Which version should I have? I have cuda 11.7.
This is all covered in the provided training scripts.
https://github.com/databrickslabs/dolly/blob/master/train_dolly.py#L53
Sorry, since I am new user I could not reply anymore last week. This problem is not solved. I have created a Dockerfile with the correct cublas version, but it does not work as follows (it ends with the same error):
------ Dockerfile ------
FROM pytorch/pytorch:1.11.0-cuda11.3-cudnn8-devel
WORKDIR /app/dolly
RUN apt-get upgrade
ADD https://developer.download.nvidia.com/compute/cuda/repos/ubuntu2004/x86_64/libcusparse-dev-11-3_11.5.0.58-1_amd64.deb /tmp
RUN dpkg -i /tmp/libcusparse-dev-11-3_11.5.0.58-1_amd64.deb
ADD https://developer.download.nvidia.com/compute/cuda/repos/ubuntu2004/x86_64/libcublas-11-3_11.5.1.109-1_amd64.deb /tmp
ADD https://developer.download.nvidia.com/compute/cuda/repos/ubuntu2004/x86_64/libcublas-dev-11-3_11.5.1.109-1_amd64.deb /tmp
RUN dpkg -i /tmp/libcublas-11-3_11.5.1.109-1_amd64.deb
RUN dpkg -i /tmp/libcublas-dev-11-3_11.5.1.109-1_amd64.deb
ADD https://developer.download.nvidia.com/compute/cuda/repos/ubuntu2004/x86_64/libcusolver-dev-11-3_11.1.2.109-1_amd64.deb /tmp
RUN dpkg -i /tmp/libcusolver-dev-11-3_11.1.2.109-1_amd64.deb
ADD https://developer.download.nvidia.com/compute/cuda/repos/ubuntu2004/x86_64/libcurand-dev-11-3_10.2.4.109-1_amd64.deb /tmp
RUN dpkg -i /tmp/libcurand-dev-11-3_10.2.4.109-1_amd64.deb
RUN pip install accelerate>=0.12.0 transformers[torch]==4.25.1
RUN pip install ipython
ADD https://huggingface.co/databricks/dolly-v2-3b/raw/main/instruct_pipeline.py .
COPY ./init_dolly.py .
CMD DISABLE_ADDMM_CUDA_LT=1 ipython -i init_dolly.py
------ init_dolly.py ------
import torch
from instruct_pipeline import InstructionTextGenerationPipeline
from transformers import AutoModelForCausalLM, AutoTokenizer
tokenizer = AutoTokenizer.from_pretrained("databricks/dolly-v2-12b", padding_side="left")
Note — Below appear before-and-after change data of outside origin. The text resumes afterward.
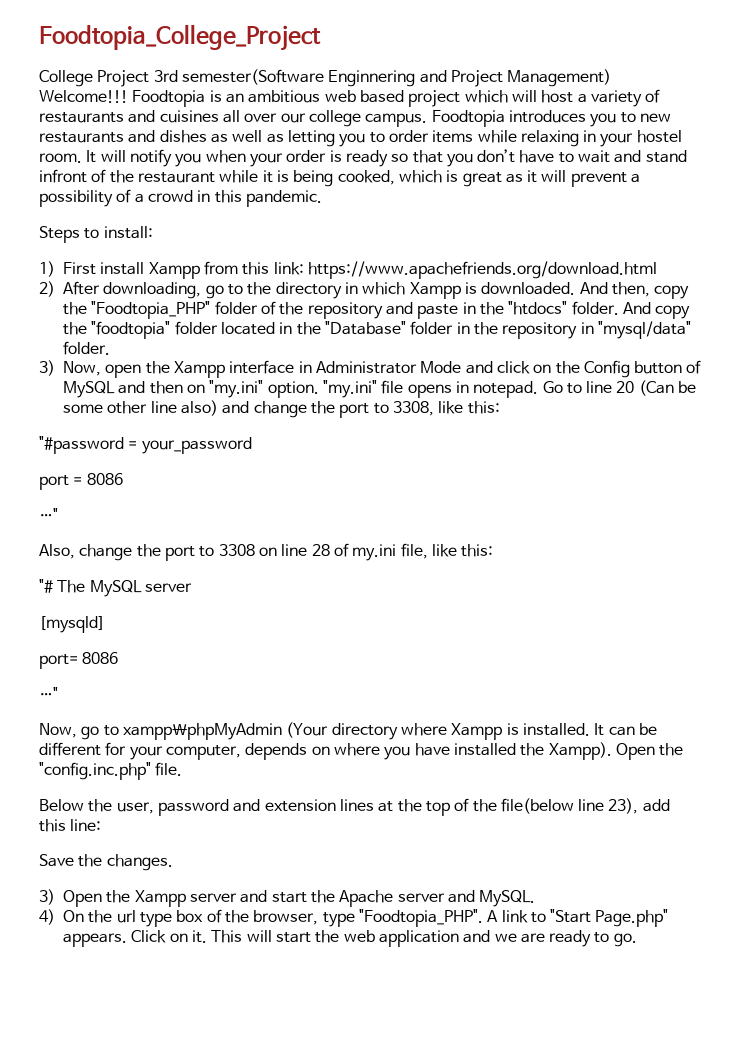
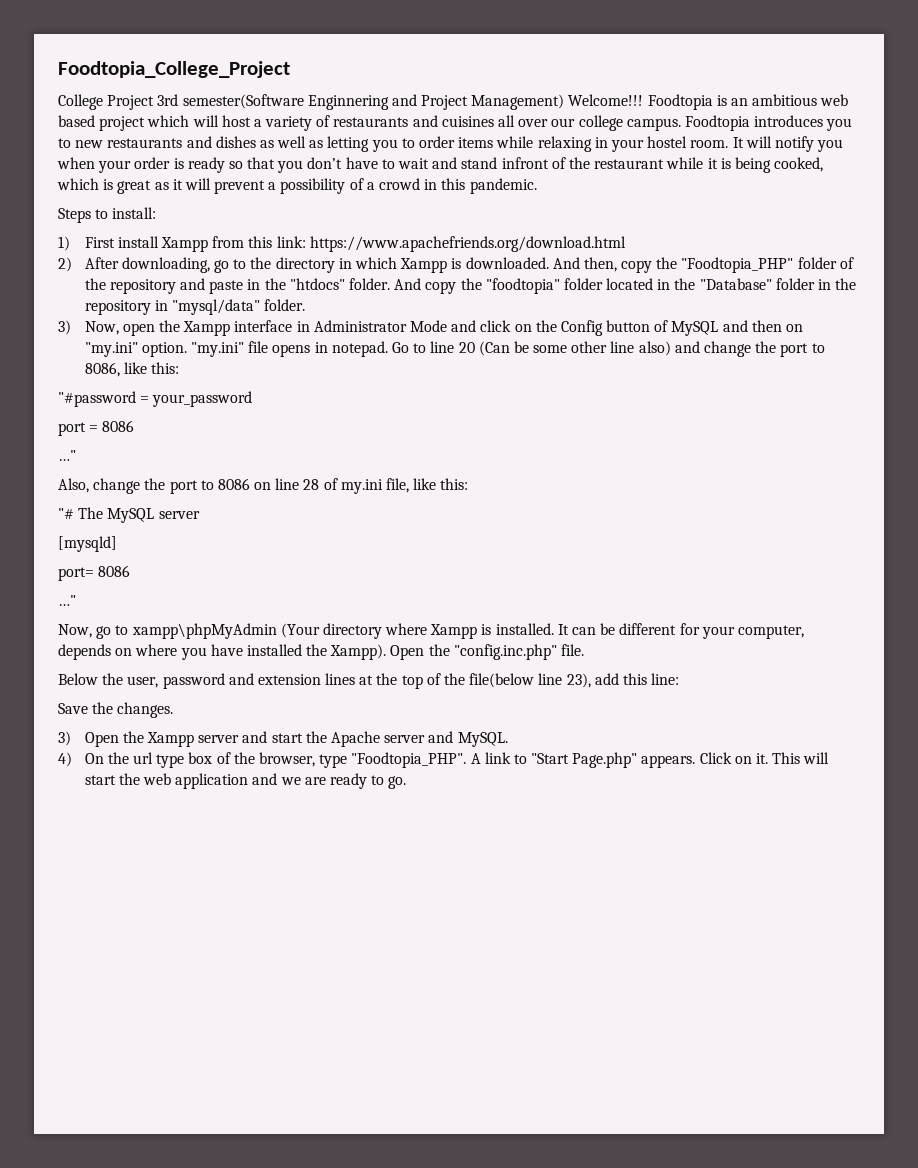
[392,401,434,416] 3308, -> [84,362,120,377] 8086,
[218,544,255,556] 3308 -> [217,478,250,490] 8086

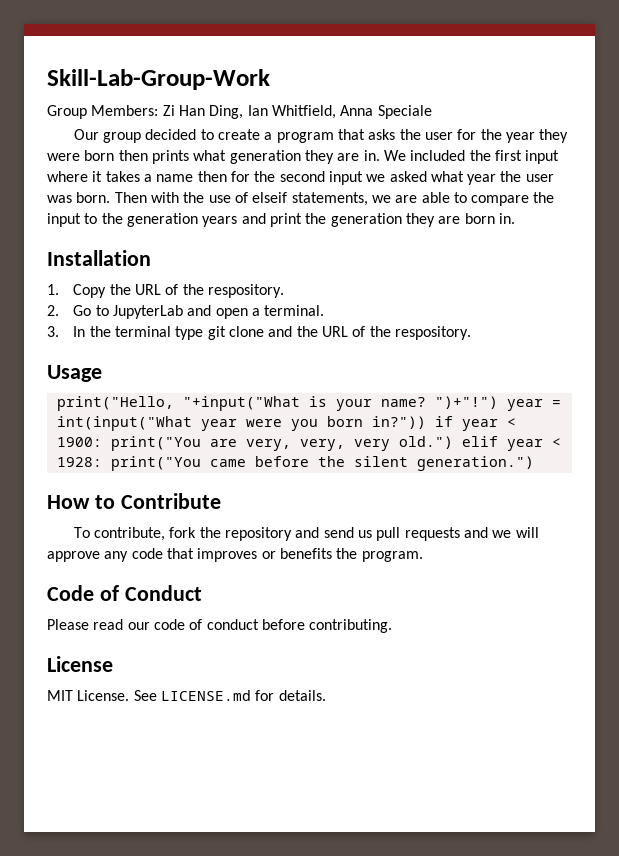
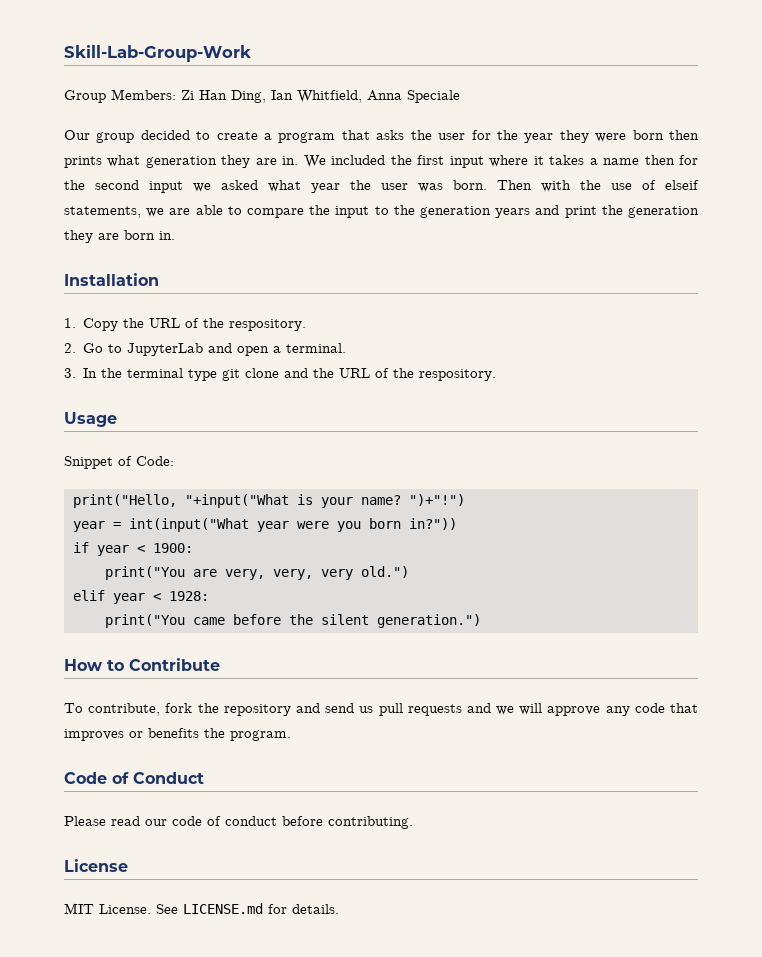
(102, 373) none -> [64,456,174,469] // Snippet of Code:
(498, 402) none -> (465, 500) //
(426, 422) none -> (457, 524) //
(102, 442) none -> (193, 548) //
(453, 442) none -> (409, 572) //
(102, 462) none -> (209, 596) //

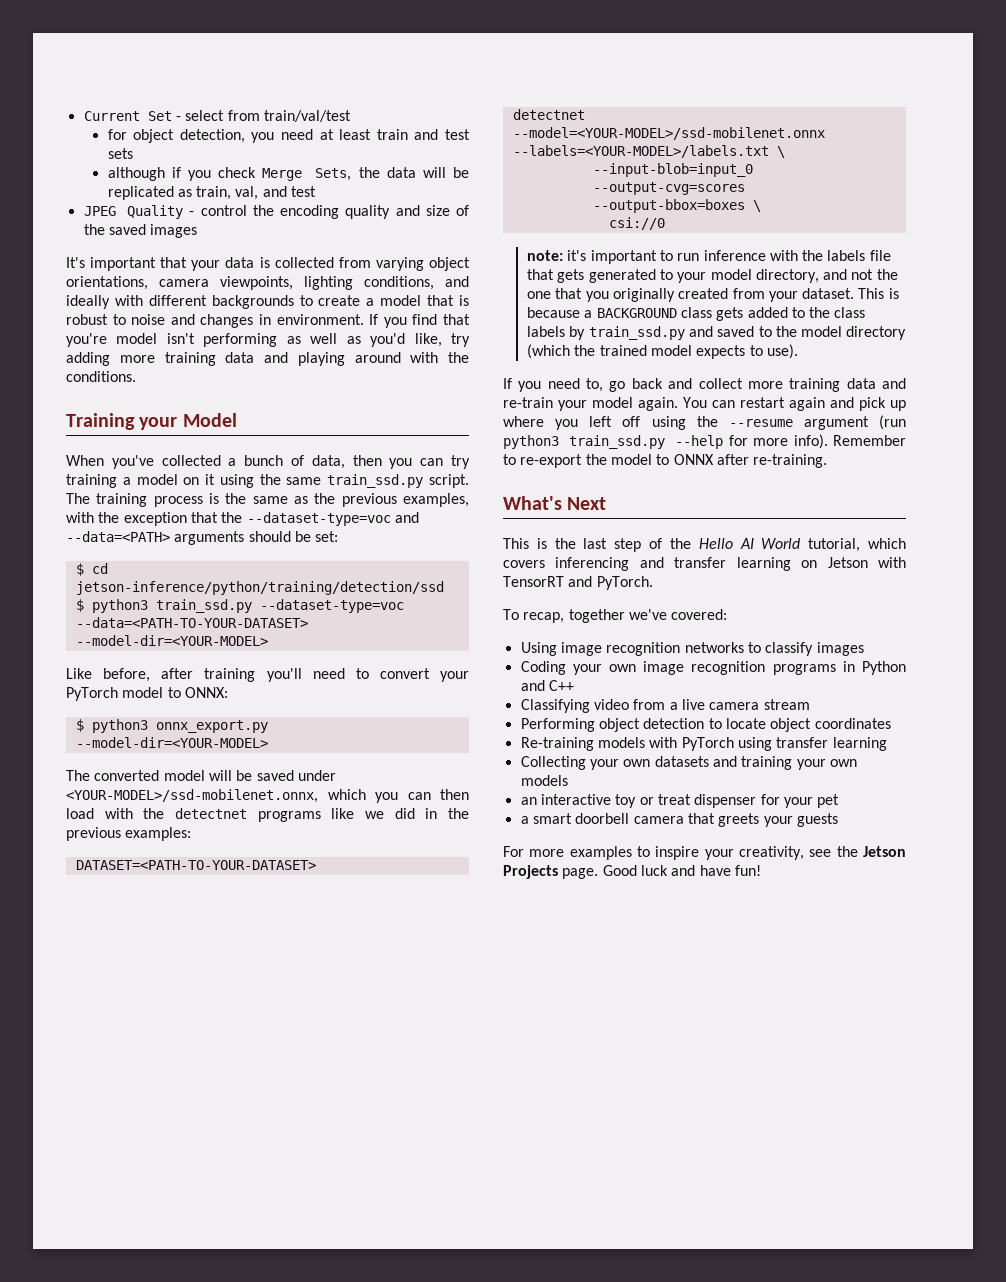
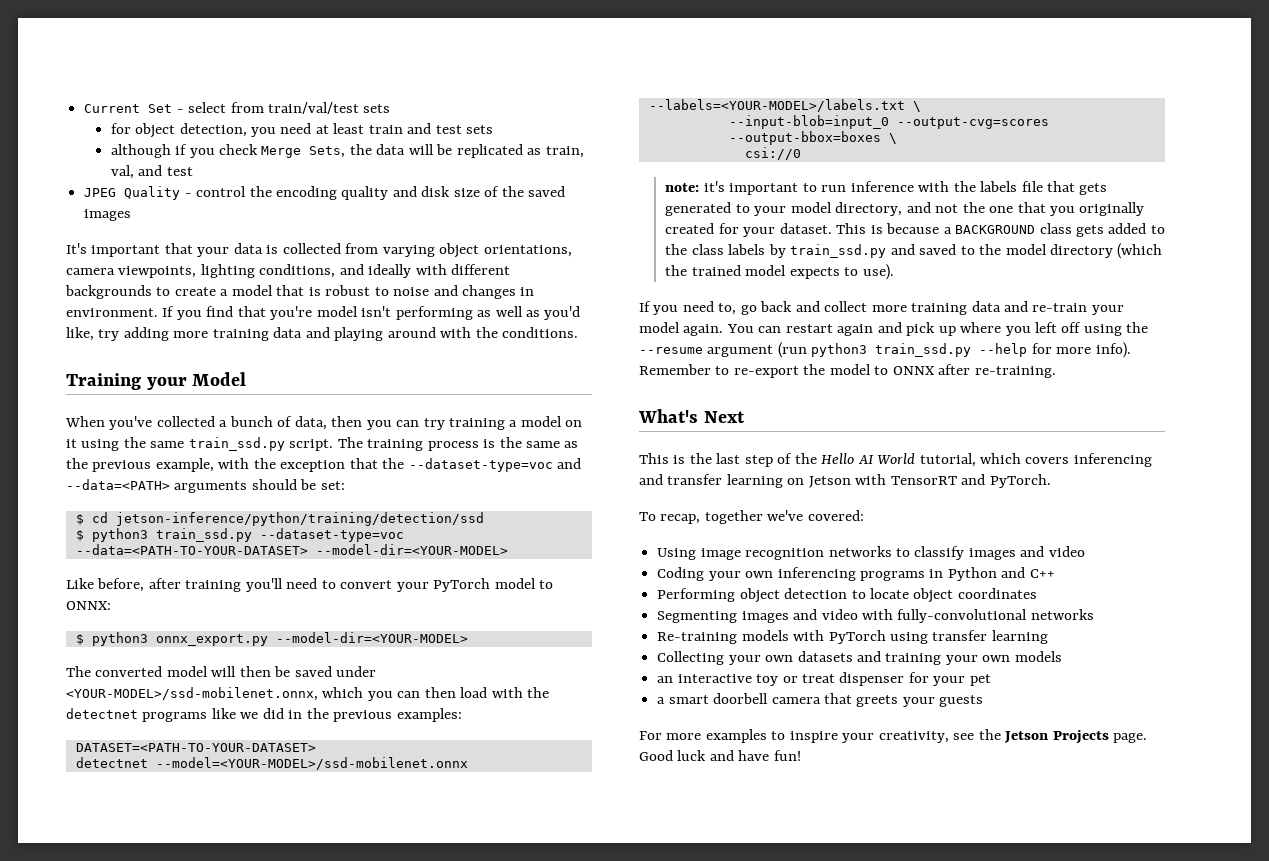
(351, 116) none -> [363,104,391,113] sets
(420, 210) none -> [421,186,451,197] disk
[403,493,469,507] examples, -> [155,458,214,472] example,
(232, 775) none -> [239,666,271,677] then
[732,288,765,299] from -> [718,223,739,234] for
(864, 649) none -> [1020,546,1085,557] and video
[643,661,766,675] image recognition -> [777,567,856,581] inferencing
[520,699,810,713] // Classifying video from a live camera stream -> (1055, 573) none
(891, 723) none -> [657,609,1094,623] // Segmenting images and video with fully-convolutional networks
model = AutoModelForCausalLM.from_pretrained("databricks/dolly-v2-12b", device_map="auto", torch_dtype=torch.bfloat16)
generate_text = InstructionTextGenerationPipeline(model=model, tokenizer=tokenizer)
What hardware? this would only run on an A100 as you've written it.
What hardware? this would only run on an A100 as you've written it.
OK, then that is why it doesn't work. How do I change the used hardware?
I suspect OOM or something, but what error are you getting? maybe this should be a separate thread with more info.
You control the hardware by, well, choosing where you run it?